Мы разошлись, чтоб подумать о жизни в дальнейшем, длить отношения не хотела ты. Вдруг ты вчера решила, что отношения быть со мной могут, почему же мы не вчера поехали, а едем через 3 недели? Потому что мне нельзя? Этой мысли мне не должно и являться, иначе мое сидение становится не добровольным, а заточением, с чем я ни на секунду не хочу согласиться.
Я никогда не смогу быть создателем отношений, если я по мановению твоего пальчика сажусь дома реветь два месяца, а по мановению другого срываюсь даже не зная что думаешь и, бросив все, мчусь. <…>
Я буду делать только то, что вытекает и из моего желания.
Я еду в Питер.
Еду потому что два месяца был занят работой, устал, хочу отдохнуть и развеселиться.

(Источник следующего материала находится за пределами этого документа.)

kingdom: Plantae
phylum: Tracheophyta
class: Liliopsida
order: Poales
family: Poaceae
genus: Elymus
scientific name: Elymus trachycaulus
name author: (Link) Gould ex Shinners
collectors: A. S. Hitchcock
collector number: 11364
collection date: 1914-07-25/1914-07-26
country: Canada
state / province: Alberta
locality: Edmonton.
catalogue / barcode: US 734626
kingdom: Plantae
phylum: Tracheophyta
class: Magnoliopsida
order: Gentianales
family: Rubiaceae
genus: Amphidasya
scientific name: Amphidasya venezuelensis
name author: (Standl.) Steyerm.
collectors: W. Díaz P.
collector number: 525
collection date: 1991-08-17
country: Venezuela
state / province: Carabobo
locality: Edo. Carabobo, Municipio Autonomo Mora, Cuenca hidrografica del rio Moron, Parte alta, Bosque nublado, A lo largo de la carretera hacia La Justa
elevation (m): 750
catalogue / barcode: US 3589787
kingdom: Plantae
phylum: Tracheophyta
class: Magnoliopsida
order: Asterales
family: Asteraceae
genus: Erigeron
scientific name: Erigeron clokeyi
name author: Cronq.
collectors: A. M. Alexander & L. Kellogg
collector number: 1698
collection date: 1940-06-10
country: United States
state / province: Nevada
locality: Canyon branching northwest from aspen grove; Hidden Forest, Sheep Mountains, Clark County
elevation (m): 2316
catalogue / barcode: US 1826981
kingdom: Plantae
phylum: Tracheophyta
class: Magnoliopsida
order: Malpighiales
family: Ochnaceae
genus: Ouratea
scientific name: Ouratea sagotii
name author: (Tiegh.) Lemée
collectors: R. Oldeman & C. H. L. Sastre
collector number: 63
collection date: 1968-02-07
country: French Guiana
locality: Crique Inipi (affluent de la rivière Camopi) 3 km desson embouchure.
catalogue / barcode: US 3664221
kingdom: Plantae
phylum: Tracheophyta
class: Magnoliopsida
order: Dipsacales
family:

Неожиданной радостью было то, что это совпадает с желанием проехаться ужасно нравящейся мне женщины.
Несмотря на то что Маяковский пытается выдать решение Лили за собственное, он боится верить, что поездка означит возобновление отношений с женщиной, которой “быстро все надоедает”. Он снова колеблется между надеждой, что все вернется, пусть даже с новыми правилами, – и подозрением, что поездка не состоится, что Лили уже передумала и просто не хочет сообщить ему об этом. В самые мрачные моменты Маяковскому даже кажется, что она собирается устроить ему настоящую “казнь” – пошлет его к “черту” при встрече 28-го. Лили же уверяет, что не планирует ничего подобного. “Волосик, детик, щеник, я хочу поехать с тобой в Петербург 28-го. Не жди ничего плохого! Я верю, что будет хорошо. Обнимаю и целую тебя крепко. Твоя Лиля”.
Записка от 28 февраля с цитатой из “Варшавянки”.
Чем меньше времени остается до встречи, тем сильнее нервничает Маяковский. Узнав, что поезд уходит через шесть часов после окончания срока, в восемь вечера, он впадает в отчаяние: “Подумай только, после двухмесячного путешествия подъезжать две недели и еще ждать у семафора полдня!”
Наконец 28-е наступает, Маяковский забирает билеты и посылает их Лили со словами: “Дорогой Детик. Шлю билет. Поезд идет ровно в 8 ч. Встретимся в вагоне”. Позднее в этот же день Лили получает еще одну записку с цитатой из “Варшавянки”:
Вместо подписи – изображение радостно лающего щенка, и время указано до минуты: “3 ч.1 м. 28/II 23 г.”.
“Если [Володя] увидит, что овчинка стоит выделки, то через два месяца я опять приму его, – писала Лили Эльзе 6 февраля. – Если же – нет, то Бог с ним!” И далее: “Прошло уже больше месяца: он днем и ночью ходит под окнами, нигде не бывает и написал лирическую поэму в 1300 строк!! Значит – на пользу!”
Слова Лили циничны, но не настолько, как может показаться. Устав от Маяковского – ревнивого поклонника, она одновременно знала, что только она может заставить его писать не агитстихи, а нечто иное. Если она не могла любить Маяковского как мужчину, она искренне любила его как поэта. В этом было ее исключительное значение, если не сказать миссия: пробуждать его лирический талант или – словами самого Маяковского – “сердца выстывший мотор”. “Мы ехали на извозчике, – вспоминала Рита, которая провожала Лили до вокзала, – было холодно, ветрено, но Лиля вдруг сняла шапочку, я сказала: «Киса, вы простудитесь», и она снова нахлобучила шапку, и видно было, как она волнуется”. Доехав до вокзала, они издалека увидели на перроне Маяковского. Лили поцеловала на прощание Риту. “Уходя, я обернулась и увидела, как Лиля идет к вагону, а Маяковский стоит на площадке, не двигаясь, окаменев…”
Как только поезд тронулся, Маяковский, прислонившись к двери купе, начал читать Лили свою поэму. “Прочел и облегченно расплакался”, – вспоминала она. Это была поэма “Про это”, возможно, лучшее лирическое произведение Маяковского.